If you’ve signed into Twitter in the last month or so, you may have noticed that your newsfeed feels a little different.
You’re probably seeing lots more tweets from accounts you don’t follow. Some of those might be tweets that people in your network have “liked.” Others might be those Twitter says are “based on your likes.” What you’re probably seeing far fewer of are tweets from accounts that you, you know, actually chose to follow yourself.
This is Twitter’s new “For You” page, a name lifted from TikTok, which signifies the same thing it does on the short form video app: a feed of posts that some opaque algorithm, somewhere, decides you might enjoy.
It is possible to toggle back onto a newsfeed that predominantly shows accounts you follow, but this feed is reverse chronological, meaning it shows you the newest tweets first. Twitter’s old default, showing you tweets from accounts you follow with a bias for the ones dominating the conversation in your network that day, is nowhere to be seen. (While that algorithm would occasionally surface new tweets it thought you may like, these were fewer and further between than Twitter’s new For You page.)
Three months into Elon Musk’s ownership of Twitter, the platform appears to be experimenting with new ways to boost user numbers and engagement. In a pitch last year to investors who funded his acquisition, Musk reportedly promised to increase Twitter’s revenue five-fold. But on the surface, with an exodus of advertisers and a lackluster subscription offering, Twitter’s financial situation appears little better than it was before Musk’s acquisition of the company. A change to Twitter’s fundamental newsfeed algorithm might be Musk’s latest roll of the dice. The short-form video app TikTok’s recommendation algorithm is famous for its addictive properties; if Twitter can do the same for tweets, it would mean more eyeballs on ads and more dollars in the bank.
The addition of the For You page marks perhaps the most significant change to Twitter’s platform dynamic in years. It’s already having an impact on how users interact with the platform, and with each other. And in classic Twitter fashion, the For You page has birthed a new breed of Twitter celebrity, too: the menswear guy.
Starting around ten days ago, this California-based fashion writer (whose real name, coincidentally, is Derek Guy,) began appearing in the feeds of thousands, perhaps millions, of Twitter users. He runs a moderately successful Twitter account on which he tweets about—you guessed it—men’s fashion. He has opinions about the proper tailoring of suit jackets, he’ll write threads with useful tips like how to shrink an oversized sweater, and sometimes he’ll make jokes about celebrities’ sartorial choices.
Guy’s account is harmless and good-natured. But it’s not what many users signed up for. “Why is Twitter so determined to make me follow the menswear guy?” one user wrote, in a tweet last week that has been viewed over 1 million times.

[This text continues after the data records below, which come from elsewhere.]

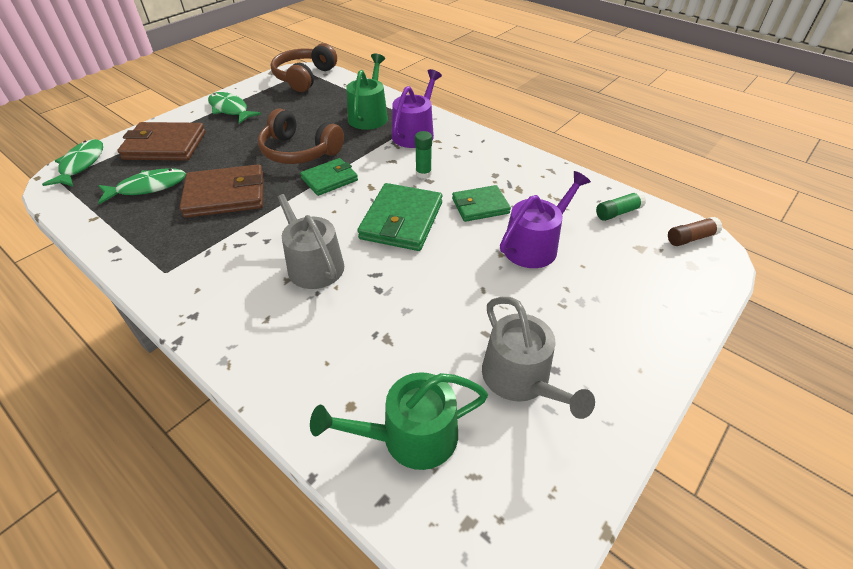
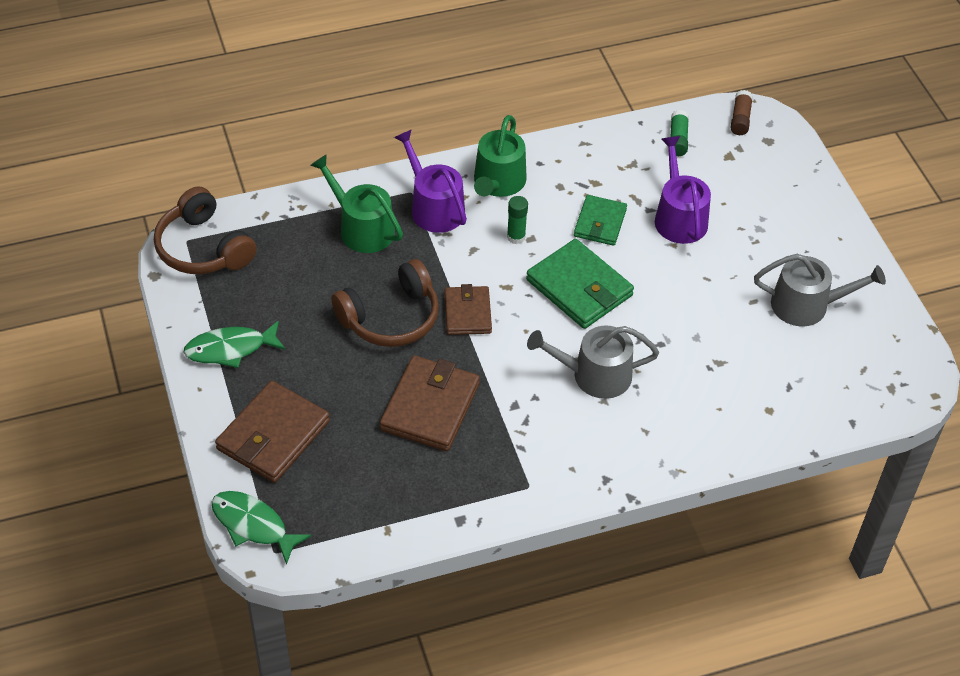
camera: 60 degrees left, 5 degrees up
green fish [98,168,186,204] -> none
green wallet [300,158,358,196] -> brown wallet [445,284,492,335]
green watering can [310,372,488,470] -> green watering can moved to [474,115,527,197]

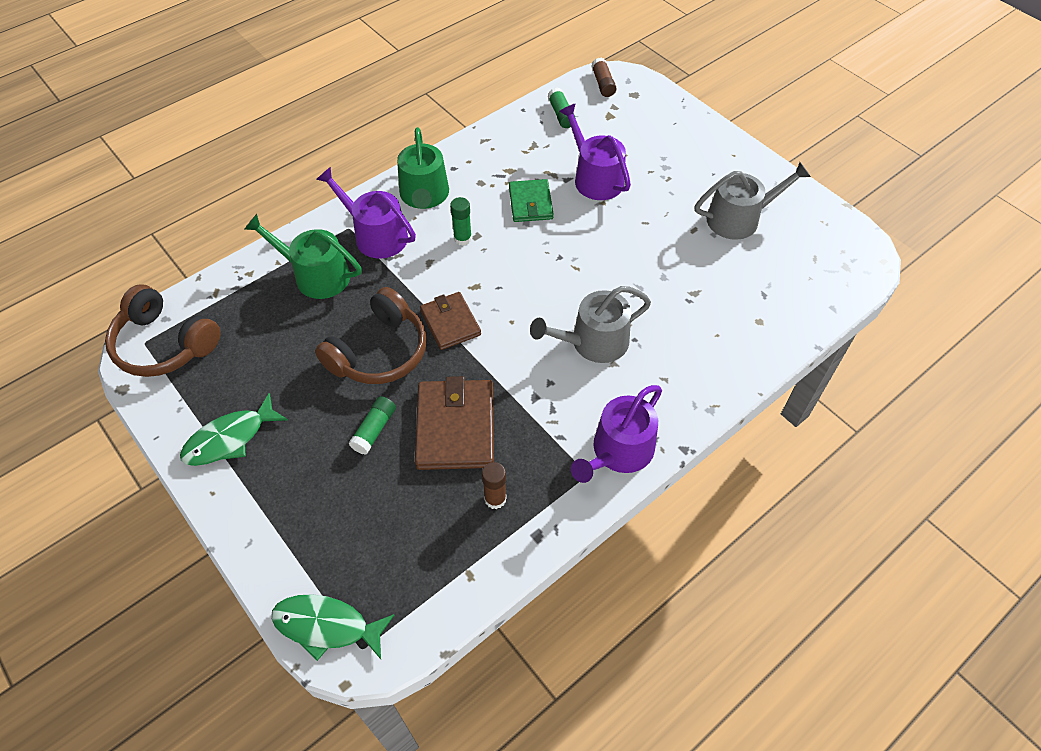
camera: 20 degrees left, 5 degrees up
brown wallet [215,381,330,483] -> none
green wallet [526,239,634,329] -> none
none -> green glue stick [349,396,396,455]
none -> brown glue stick [482,462,506,509]
none -> purple watering can [571,385,662,483]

In an interview, Guy told TIME he appreciated the newfound exposure, (his account has gained around 20,000 followers in the last couple of weeks,) but said he was slightly uncomfortable with the way it had come about. “That makes me feel weird,” he said of the viral tweet complaining about his account. “I’m not doing anything to push myself onto people’s timelines, and I don’t mean to annoy anybody. I’m just tweeting like everybody else.”
Previously, users would become Twitter-famous for committing some terrible crime like drinking coffee outside every morning, their tweet(s) prompting a cycle of discourse where some critics pelted them with abuse, other users sprang to their defense, and still others sh-tposted about the whole thing. That dynamic was never healthy. But Twitter’s new formula for virality might be eroding the platform’s core appeal, according to some critics. “It’s increasingly difficult to use Twitter to find out what’s going on,” wrote Max Tani, a media reporter at the news outlet Semafor, in a tweet. “The ‘following’ tab is something boring someone just tweeted, the ‘for you’ tab is some prompt tweet, a screenshot of a viral TikTok, or multiple tweets from the menswear guy. Not good!”